**SUPPLIED TEXT:**
## START
Exercise 5.3 It is very common that economic model has some equilibrium condition as the intersection of two straight lines, like demand and supply. They can be expressed as: \[\mbox{demand: }p_d(q)=a+bq\\ \mbox{supply: }p_s(q)=c+dq \] In equilibrium, \[(p*, q*)\mbox{ where }p_d(q*)=p_s(q*)\mbox{ and }p*=p_d(q*)=p_s(q*).\]

If you solve for \(q*\) and \(p*\), \[q*=(a-c)/(d-b)\\ p*=a+bq*.\]

  1. Run the following code and solve for equilibrium and save it in a list with two element names q_star and p_star. Each has its value in corresponding to \(q*\) and \(p*\) that your program solved.
a=1; b=-3; c=0; d=1
  1. Create a function called solve_equilibrium so that the following code would work:
a=1; b=-3; c=0; d=1
equilibrium1 <- solve_equilibrium()
print(equilibrium1)

a=2; b=-3; c=0; d=1
equilibrium2 <- solve_equilibrium()
print(equilibrium2)

a=1; b=-3; c=0; d=1.5
equilibrium3 <- solve_equilibrium()
print(equilibrium3)

5.2.2 Function on search path

When we need to run the following codes:

# first check_class check_na function call
dataSet3 <- data.frame(...)
check_class()
check_na()
  • check_class and check_na have to be on the search path in your R session, which normally starts with Global Environment, followed by different packages.

  • RStudio: Environment window, Global Environment dropdown.

check_class and check_na are function names. check_class() and check_na() that uses the programming block that function carries are called function call.

To place your function in the global environment, you can do one of the two approaches.

Approach 1.

Define in the main script before their function call

check_class <- function(){
  # class check
  class_check <- vector("integer", length(dataSet3))
  for(.x in seq_along(dataSet3)){
    class_check[[.x]] <- class(dataSet3[[.x]])
## END
**MATERIAL PROVIDED:**
## START
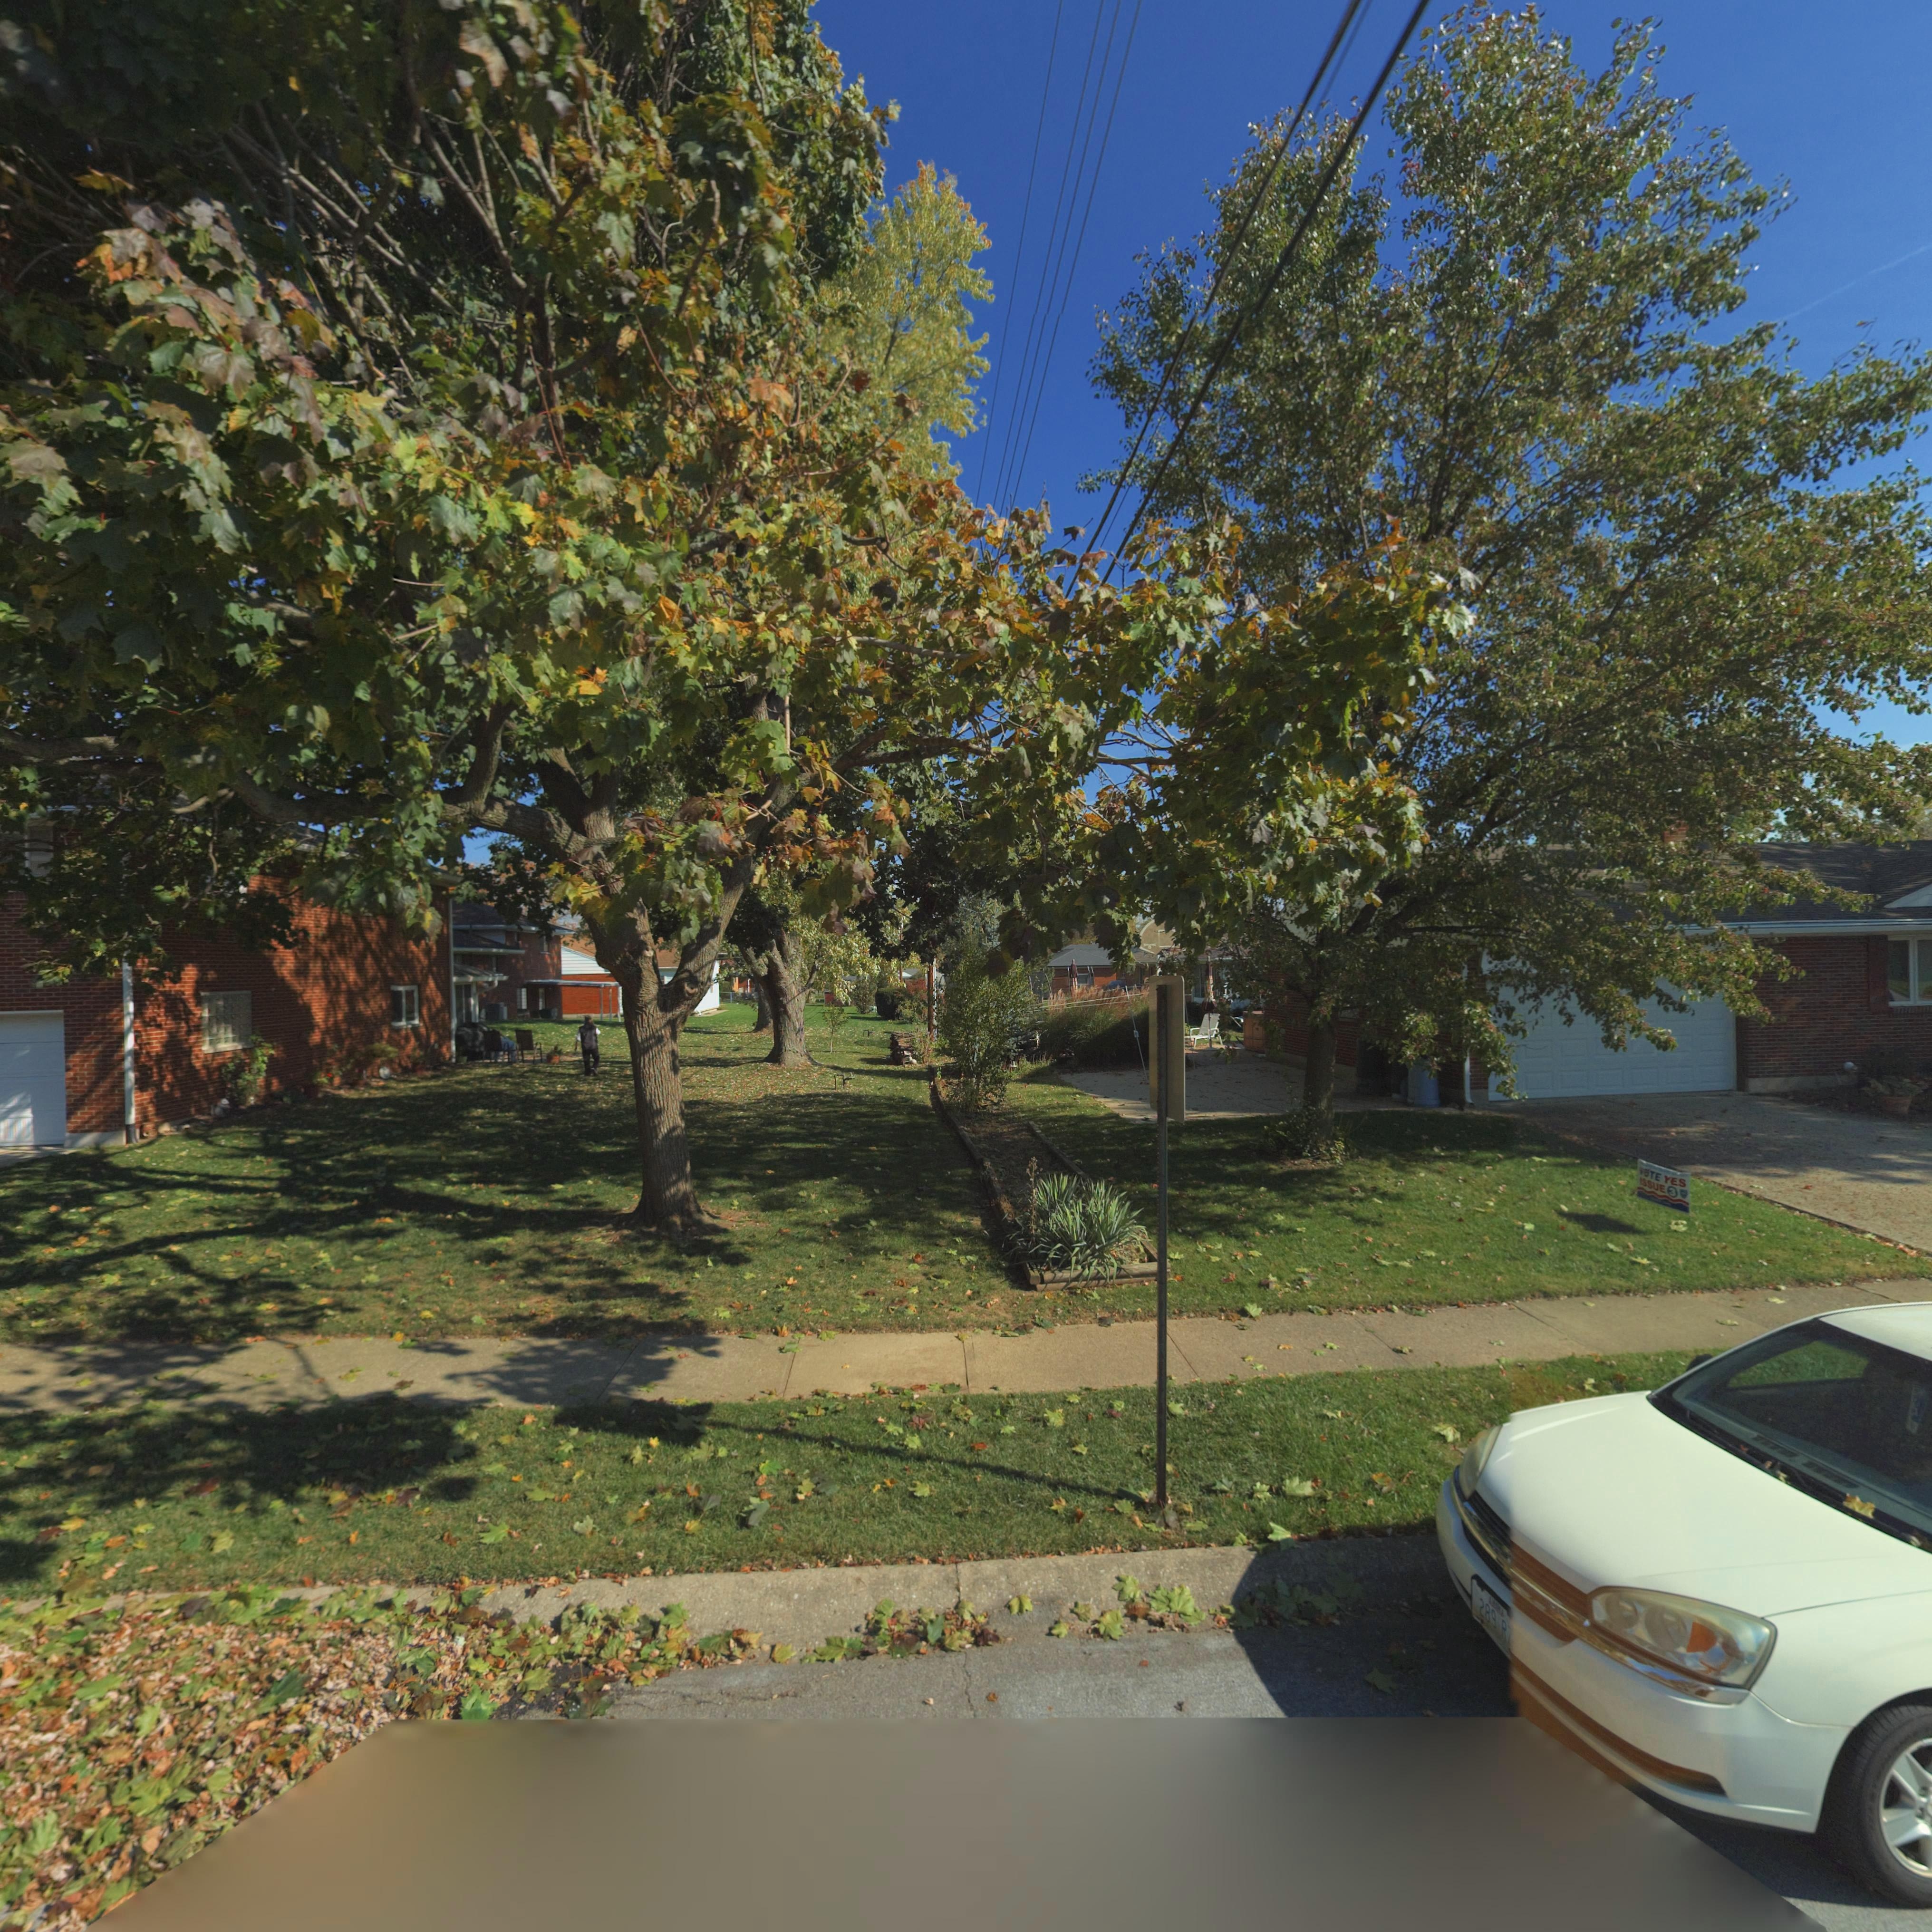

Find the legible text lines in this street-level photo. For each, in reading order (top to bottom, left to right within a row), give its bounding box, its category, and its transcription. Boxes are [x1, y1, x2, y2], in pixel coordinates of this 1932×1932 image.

[1639, 1176, 1676, 1198] None: ISSUE 3
[1639, 1166, 1686, 1188] None: VOTE YES
[1479, 1595, 1513, 1644] None: 289 R7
## END
**PROBLEM DESCRIPTION:** Rewrite the part of the R exercise text that opens with the words containing "print(equilibrium3)" and closes with "by different packages.", renaming "check_na" to "check_missing". The data has nothing to do with the R exercise text.

**FULL RESPONSE:**
print(equilibrium3)

5.2.2 Function on search path

When we need to run the following codes:

# first check_class check_missing function call
dataSet3 <- data.frame(...)
check_class()
check_missing()
  • check_class and check_missing have to be on the search path in your R session, which normally starts with Global Environment, followed by different packages.